### PROBLEMS AND TASKS
1. Answer these questions about the text on the Walker baronetcies, one answer per line:
(a) In what year was the Walker Baronetcy in the Baronetage of England created?
(b) What additional surname did the second baronet of Castleton assume by deed poll?
(c) What rank in the Army did George Edmond Lushington Walker hold?
2. Can you continue the text on the Walker baronetcies, picking up after its final sentence?
#### TEXT ####
There have been three Baronetcies created for the family of Walker, later known as Forestier-Walker. The original title was in the Baronetage of England and the other two in the Baronetage of the United Kingdom. The earliest and the latest are both extinct, but one baronetcy is still extant.

History

The Walker Baronetcy was created in the Baronetage of England in 1679, for Sir George Walker of Bushey Hall in the County of Hertford. Sir George, the first baronet, was the son of Sir Walter Walker, the legal adviser to Queen Catherine of Braganza from 1661, who received a knighthood for his services. Sir Walter's grandson was named after him and, in turn, inherited the Walker baronetcy. This Sir Walter, the second baronet, was the last holder of the title: upon his death without an heir, the Bushey Hall baronetcy became extinct.

The United Kingdom Walker – later Forestier-Walker – Baronetcy, of Castleton in the County of Monmouth, was created on 28 March 1835, for the soldier George Walker. The second baronet assumed by deed poll the additional surname of Forestier. Another member of the family, George Edmond Lushington Walker, fourth son of the first baronet, was a major general in the Army.
#### SOURCE DATA ####
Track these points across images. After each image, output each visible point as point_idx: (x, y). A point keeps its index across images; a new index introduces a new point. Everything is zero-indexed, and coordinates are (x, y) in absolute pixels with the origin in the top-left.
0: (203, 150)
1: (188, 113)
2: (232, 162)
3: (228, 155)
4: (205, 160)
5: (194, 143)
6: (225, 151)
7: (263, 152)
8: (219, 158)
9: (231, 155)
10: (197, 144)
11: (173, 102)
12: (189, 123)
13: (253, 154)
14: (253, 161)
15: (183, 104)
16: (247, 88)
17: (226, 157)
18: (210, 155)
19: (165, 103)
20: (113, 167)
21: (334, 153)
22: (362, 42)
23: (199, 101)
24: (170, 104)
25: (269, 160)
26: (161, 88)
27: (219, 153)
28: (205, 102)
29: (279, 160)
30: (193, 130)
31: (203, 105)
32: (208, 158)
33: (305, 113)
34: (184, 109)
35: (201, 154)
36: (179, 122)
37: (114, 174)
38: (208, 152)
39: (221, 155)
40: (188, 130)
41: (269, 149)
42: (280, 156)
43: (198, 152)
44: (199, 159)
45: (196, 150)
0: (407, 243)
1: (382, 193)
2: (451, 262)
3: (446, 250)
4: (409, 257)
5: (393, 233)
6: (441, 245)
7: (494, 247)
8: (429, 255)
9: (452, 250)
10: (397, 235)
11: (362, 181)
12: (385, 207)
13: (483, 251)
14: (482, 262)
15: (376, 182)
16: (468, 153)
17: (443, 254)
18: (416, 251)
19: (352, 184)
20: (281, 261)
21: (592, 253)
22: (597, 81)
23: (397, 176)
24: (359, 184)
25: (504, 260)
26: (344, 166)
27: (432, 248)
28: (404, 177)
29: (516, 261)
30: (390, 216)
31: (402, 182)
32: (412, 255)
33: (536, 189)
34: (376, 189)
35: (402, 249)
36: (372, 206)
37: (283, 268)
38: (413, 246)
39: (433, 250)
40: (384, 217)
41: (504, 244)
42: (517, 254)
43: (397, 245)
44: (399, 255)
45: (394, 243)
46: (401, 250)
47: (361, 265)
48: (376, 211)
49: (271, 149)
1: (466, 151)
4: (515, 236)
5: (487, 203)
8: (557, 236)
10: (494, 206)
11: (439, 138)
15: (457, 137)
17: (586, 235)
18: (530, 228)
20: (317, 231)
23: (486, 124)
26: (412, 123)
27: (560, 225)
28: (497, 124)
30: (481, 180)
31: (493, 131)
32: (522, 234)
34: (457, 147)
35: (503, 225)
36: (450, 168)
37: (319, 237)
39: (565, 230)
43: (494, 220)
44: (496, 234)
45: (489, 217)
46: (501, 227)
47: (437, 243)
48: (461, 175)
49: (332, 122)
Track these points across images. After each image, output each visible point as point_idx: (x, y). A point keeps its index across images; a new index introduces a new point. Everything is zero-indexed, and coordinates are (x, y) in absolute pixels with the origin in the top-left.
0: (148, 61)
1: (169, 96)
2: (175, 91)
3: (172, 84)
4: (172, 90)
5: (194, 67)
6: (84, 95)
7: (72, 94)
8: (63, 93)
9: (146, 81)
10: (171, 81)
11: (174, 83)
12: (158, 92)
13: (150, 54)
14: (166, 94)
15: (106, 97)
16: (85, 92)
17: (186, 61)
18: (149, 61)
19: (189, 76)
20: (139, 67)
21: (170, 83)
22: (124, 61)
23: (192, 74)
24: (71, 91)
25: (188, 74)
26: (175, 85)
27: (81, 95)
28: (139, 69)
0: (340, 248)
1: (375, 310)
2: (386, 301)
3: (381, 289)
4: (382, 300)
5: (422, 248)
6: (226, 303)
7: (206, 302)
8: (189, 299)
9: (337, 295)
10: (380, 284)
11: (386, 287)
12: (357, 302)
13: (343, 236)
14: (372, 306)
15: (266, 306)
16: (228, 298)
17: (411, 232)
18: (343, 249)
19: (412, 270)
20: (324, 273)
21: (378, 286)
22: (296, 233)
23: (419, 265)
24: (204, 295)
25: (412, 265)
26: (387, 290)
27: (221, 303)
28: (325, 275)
####
#### SOURCE DATA ####
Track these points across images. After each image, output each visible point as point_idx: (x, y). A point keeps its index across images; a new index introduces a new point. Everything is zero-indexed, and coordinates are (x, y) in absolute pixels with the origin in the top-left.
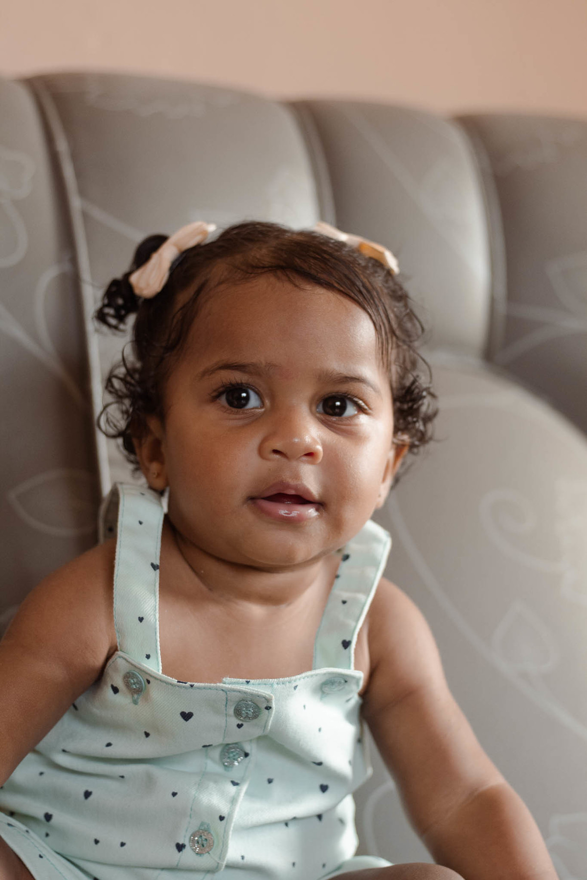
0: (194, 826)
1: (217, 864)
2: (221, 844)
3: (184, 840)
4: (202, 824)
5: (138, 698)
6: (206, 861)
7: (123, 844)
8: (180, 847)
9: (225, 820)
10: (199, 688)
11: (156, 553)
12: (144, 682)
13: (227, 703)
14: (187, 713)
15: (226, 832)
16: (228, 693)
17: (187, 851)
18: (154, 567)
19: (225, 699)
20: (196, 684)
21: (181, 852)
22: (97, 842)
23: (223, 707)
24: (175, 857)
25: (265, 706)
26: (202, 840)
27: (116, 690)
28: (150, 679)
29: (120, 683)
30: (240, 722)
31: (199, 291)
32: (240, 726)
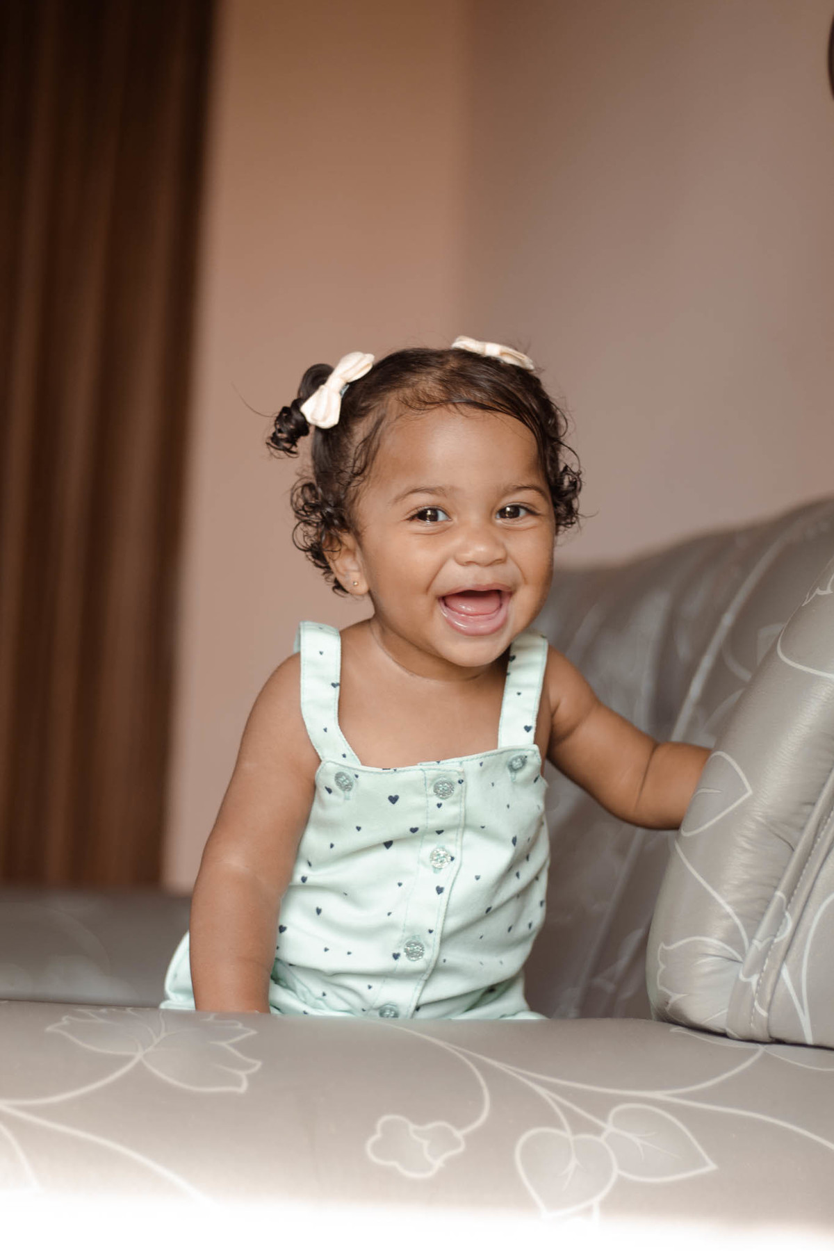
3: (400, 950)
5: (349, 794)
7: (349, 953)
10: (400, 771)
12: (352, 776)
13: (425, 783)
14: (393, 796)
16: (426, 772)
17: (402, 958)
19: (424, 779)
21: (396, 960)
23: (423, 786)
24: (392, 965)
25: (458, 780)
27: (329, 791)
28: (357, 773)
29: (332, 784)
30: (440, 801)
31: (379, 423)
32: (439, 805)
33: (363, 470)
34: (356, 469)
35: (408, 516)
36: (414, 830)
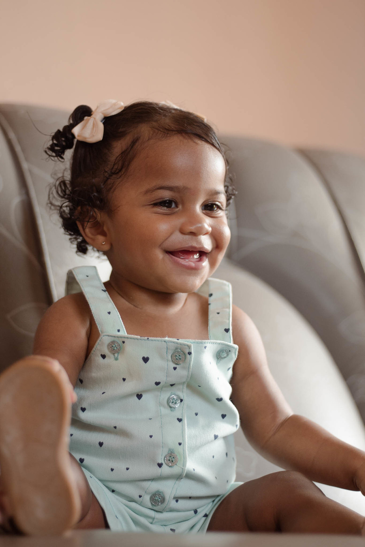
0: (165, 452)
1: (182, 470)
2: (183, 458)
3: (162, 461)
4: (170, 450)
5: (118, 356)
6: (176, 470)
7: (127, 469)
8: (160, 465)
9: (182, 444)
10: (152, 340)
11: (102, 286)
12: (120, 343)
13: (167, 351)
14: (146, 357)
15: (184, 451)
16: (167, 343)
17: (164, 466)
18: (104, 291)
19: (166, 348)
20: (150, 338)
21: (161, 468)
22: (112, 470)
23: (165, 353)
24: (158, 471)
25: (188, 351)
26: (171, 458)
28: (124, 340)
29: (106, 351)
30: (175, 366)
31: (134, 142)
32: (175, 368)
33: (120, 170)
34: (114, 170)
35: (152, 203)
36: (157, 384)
####
### TASK RESULTS
1.
(a) 1679
(b) Forestier
(c) Major general

2.
The Forestier-Walker Baronetcy, of Rhiwderin in the County of Monmouth, was created in the Baronetage of the United Kingdom on 9 July 1929 for the Conservative politician Sir Leolin Forestier-Walker. The title became extinct on his death in 1934.

Walker Baronets, of Bushey Hall (1679)
Sir George Walker, 1st Baronet
Sir Walter Walker, 2nd Baronet

Forestier-Walker Baronets, of Castleton (1835)
Sir George Townshend Walker, 1st Baronet (1764–1842)
Sir George Ferdinand Radziwill Forestier-Walker, 2nd Baronet (1825–1896)
Sir George Ferdinand Radziwill Forestier-Walker, 3rd Baronet (1855–1933)
Sir George Ferdinand Forestier-Walker, 4th Baronet (1899–1976)
Sir Clive Radziwill Forestier-Walker, 5th Baronet (1922–1983)
Sir Michael Leolin Forestier-Walker, 6th Baronet (born 1949)

The heir apparent to the baronetcy is Joseph Alan Forestier-Walker (born 1992), only son of the 6th Baronet.

Forestier-Walker Baronets, of Rhiwderin (1929)
Sir (Charles) Leolin Forestier-Walker, 1st Baronet (1866–1934)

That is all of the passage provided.